Before we can understand why adding lime to seawater could benefit the atmosphere, we first should learn what lime is. During a process called calcination, calcium carbonate (limestone) is burned and decomposes into calcium oxide (pure lime). When the calcium oxide, a white powder, is mixed with water, it becomes calcium hydroxide (Ca(OH)2). Calcium hydroxide is the lime that scientists talk about when they talk about adding lime to our oceans.
For centuries, lime products have been used as industrial alkalis, an ingredient in cements and mortars. Because lime is a strong alkali capable of neutralizing acids, it's also used to treat soil, drinking water, wastewater and industrial acid streams. For years, scientists have considered it a possible solution for increasing the alkalinity of seawater, and conversely, lowering the growing acidity level.
When CO2 dissolves in seawater, it produces carbonic acid as a byproduct. When you add lime to seawater, it reacts with that acid and neutralizes it, forming a carbonate ion. The effect is a boost in alkalinity to the ocean, and greater ocean alkalinity means more CO2 can be absorbed. The boost in alkalinity also reduces the amount of CO2 released by an overwhelmed ocean.
Although the idea has been talked about for years, potential negatives have held back implementation.

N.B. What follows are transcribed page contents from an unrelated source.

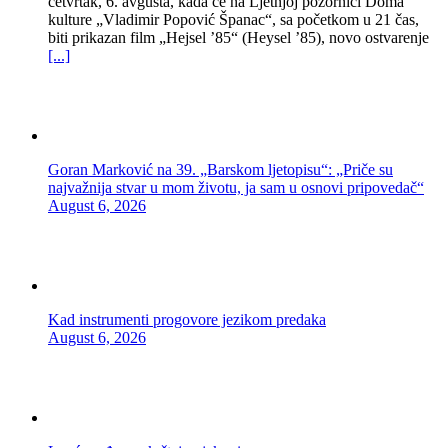
četvrtak, 6. avgusta, kada će na Ljetnjoj pozornici Doma
kulture „Vladimir Popović Španac“, sa početkom u 21 čas,
biti prikazan film „Hejsel ’85“ (Heysel ’85), novo ostvarenje
[...]
Goran Marković na 39. „Barskom ljetopisu“: „Priče su
najvažnija stvar u mom životu, ja sam u osnovi pripovedač“
August 6, 2026
Kad instrumenti progovore jezikom predaka
August 6, 2026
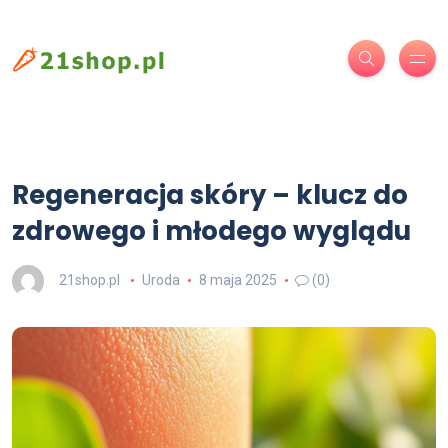
Regeneracja skóry – klucz do
zdrowego i młodego wyglądu
21shop.pl
Uroda
8 maja 2025
(0)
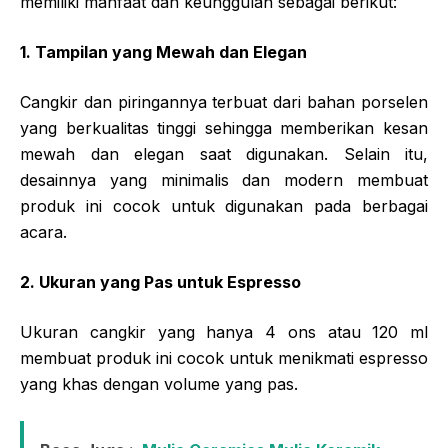
memiliki manfaat dan keunggulan sebagai berikut:
1. Tampilan yang Mewah dan Elegan
Cangkir dan piringannya terbuat dari bahan porselen
yang berkualitas tinggi sehingga memberikan kesan
mewah dan elegan saat digunakan. Selain itu,
desainnya yang minimalis dan modern membuat
produk ini cocok untuk digunakan pada berbagai
acara.
2. Ukuran yang Pas untuk Espresso
Ukuran cangkir yang hanya 4 ons atau 120 ml
membuat produk ini cocok untuk menikmati espresso
yang khas dengan volume yang pas.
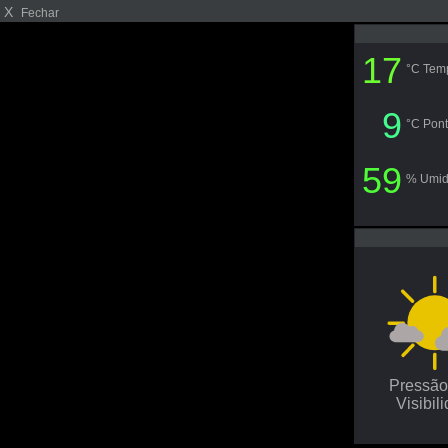
X
Fechar
17
°C Tem
9
°C Pont
59
% Umi
Pressã
Visibil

The process of mining limestone and extracting lime from it generates CO2 -- if the point is to cut CO2 from the atmosphere, the solution itself shouldn't contribute to the problem. Some proponents of the idea suggest extracting lime in regions with native limestone resources and a local energy source -- areas where the calcination process could happen naturally and on location. Also, with further investigation, researchers have discovered the ocean is able to mitigate the impact of producing lime. Because seawater is able to take in almost twice as much CO2 as is generated by the lime creation process, the process is considered carbon neutral.